Task statement
Only the pictures are to be left out; return the rest of the data exactly as it stands.

Recorded information
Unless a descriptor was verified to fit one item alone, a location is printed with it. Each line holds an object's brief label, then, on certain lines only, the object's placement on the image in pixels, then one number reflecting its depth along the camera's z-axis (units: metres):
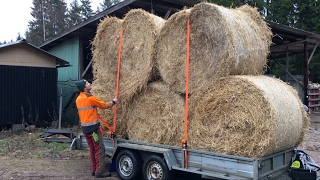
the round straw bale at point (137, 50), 6.68
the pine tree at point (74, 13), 52.35
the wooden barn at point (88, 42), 12.63
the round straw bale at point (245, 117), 5.02
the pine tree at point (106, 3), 62.72
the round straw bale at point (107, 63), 7.38
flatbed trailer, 5.04
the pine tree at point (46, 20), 49.97
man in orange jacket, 6.82
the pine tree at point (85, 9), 56.58
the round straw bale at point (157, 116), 6.14
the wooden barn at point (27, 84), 13.70
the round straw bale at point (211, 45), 5.59
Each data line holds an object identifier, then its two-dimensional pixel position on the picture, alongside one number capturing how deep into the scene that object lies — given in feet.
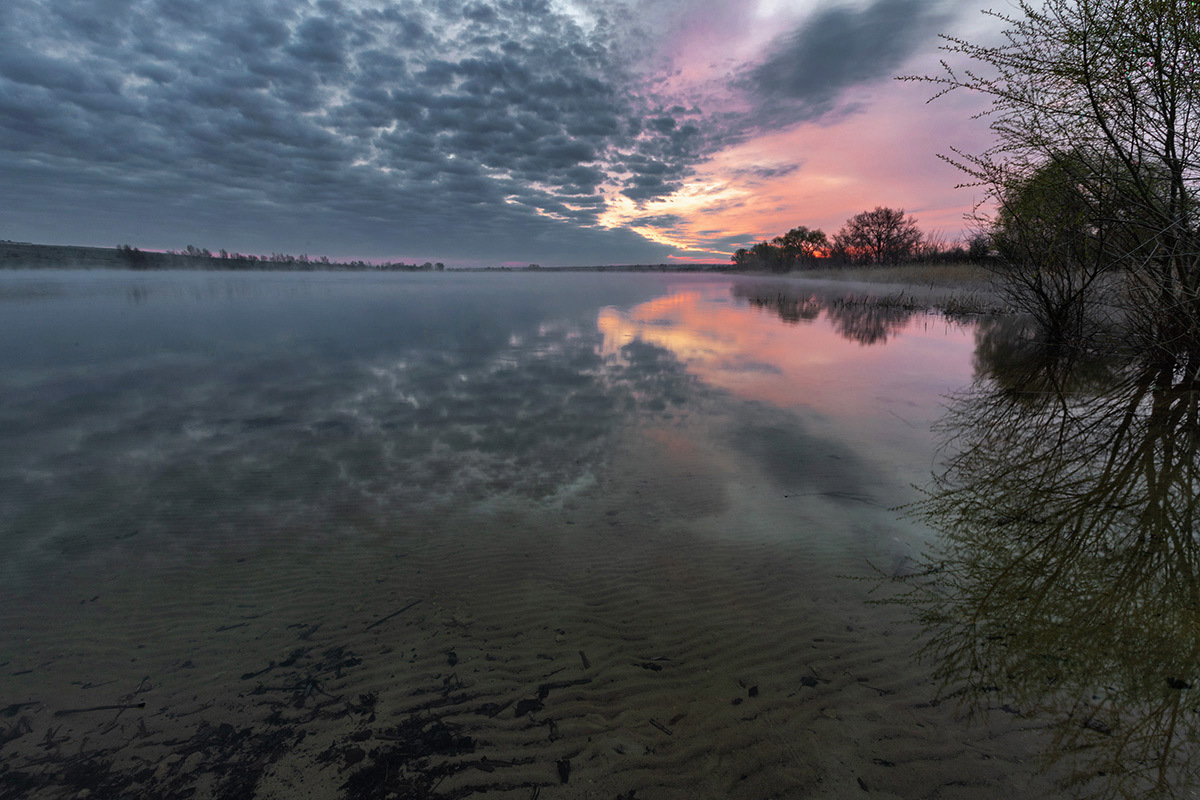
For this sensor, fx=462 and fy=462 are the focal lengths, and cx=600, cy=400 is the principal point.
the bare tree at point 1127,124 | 26.45
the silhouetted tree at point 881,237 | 258.16
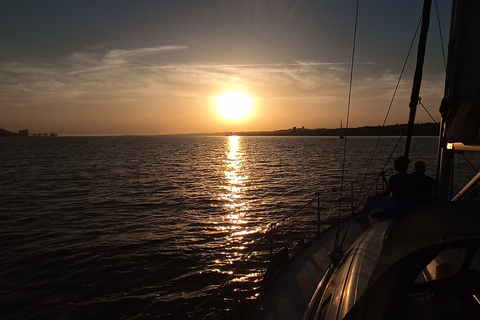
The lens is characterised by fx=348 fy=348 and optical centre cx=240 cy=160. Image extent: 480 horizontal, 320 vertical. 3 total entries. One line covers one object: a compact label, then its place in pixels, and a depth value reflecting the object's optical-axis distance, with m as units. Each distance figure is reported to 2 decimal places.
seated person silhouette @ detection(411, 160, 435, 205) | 7.18
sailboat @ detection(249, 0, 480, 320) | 2.53
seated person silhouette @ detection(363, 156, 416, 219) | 5.50
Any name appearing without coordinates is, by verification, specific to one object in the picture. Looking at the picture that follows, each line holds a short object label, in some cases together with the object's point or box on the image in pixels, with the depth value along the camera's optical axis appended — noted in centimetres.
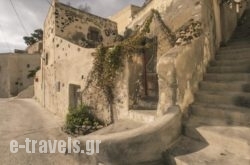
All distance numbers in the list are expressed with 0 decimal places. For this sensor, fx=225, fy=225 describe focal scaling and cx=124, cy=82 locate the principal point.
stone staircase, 248
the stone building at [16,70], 2803
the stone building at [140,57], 387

Response
Unless a descriptor was verified to fit one item alone, a location is printed with it. Each line holds an object's brief label, then, on certain lines only, the object's placement on the image in pixels, then one number reflecting its depth along the camera's z-axis (units: metres):
the round straw bale at point (137, 50), 6.68
the pine tree at point (74, 13), 52.35
the wooden barn at point (88, 42), 12.63
the round straw bale at point (245, 117), 5.02
the pine tree at point (106, 3), 62.72
the round straw bale at point (107, 63), 7.38
flatbed trailer, 5.04
the pine tree at point (46, 20), 49.97
man in orange jacket, 6.82
the pine tree at point (85, 9), 56.58
the round straw bale at point (157, 116), 6.14
the wooden barn at point (27, 84), 13.70
the round straw bale at point (211, 45), 5.59
Each data line holds an object identifier, then its two-dimensional pixel position on the picture, alongside one number capturing how deep into the scene that object lies — given in feet.
For this sensor, fx=462 and fy=462 are the focal lengths, and cx=600, cy=400 is the principal point.
the bare tree at point 1127,124 | 26.45
the silhouetted tree at point 881,237 | 258.16
The lens is characterised by fx=348 fy=348 and optical centre cx=240 cy=160. Image extent: 480 horizontal, 320 vertical. 3 total entries. One line covers one object: a compact label, then its place in pixels, and a depth value reflecting the object's optical-axis distance, with m as units. Each distance figure is reported to 2 decimal places.
seated person silhouette @ detection(411, 160, 435, 205) | 7.18
sailboat @ detection(249, 0, 480, 320) | 2.53
seated person silhouette @ detection(363, 156, 416, 219) | 5.50
Any name appearing without coordinates is, by verification, specific to one object in the picture. Looking at the picture that follows, each line holds a short object label, in some cases together with the object's point or box on the image in pixels, with the depth value along the camera's optical axis appended — noted in centimetres.
All distance numbers in the list are expressed with 0 decimal places. For this sensor, fx=225, fy=225 describe focal scaling and cx=124, cy=82 locate the principal point.
stone staircase, 248
the stone building at [16,70], 2803
the stone building at [140,57], 387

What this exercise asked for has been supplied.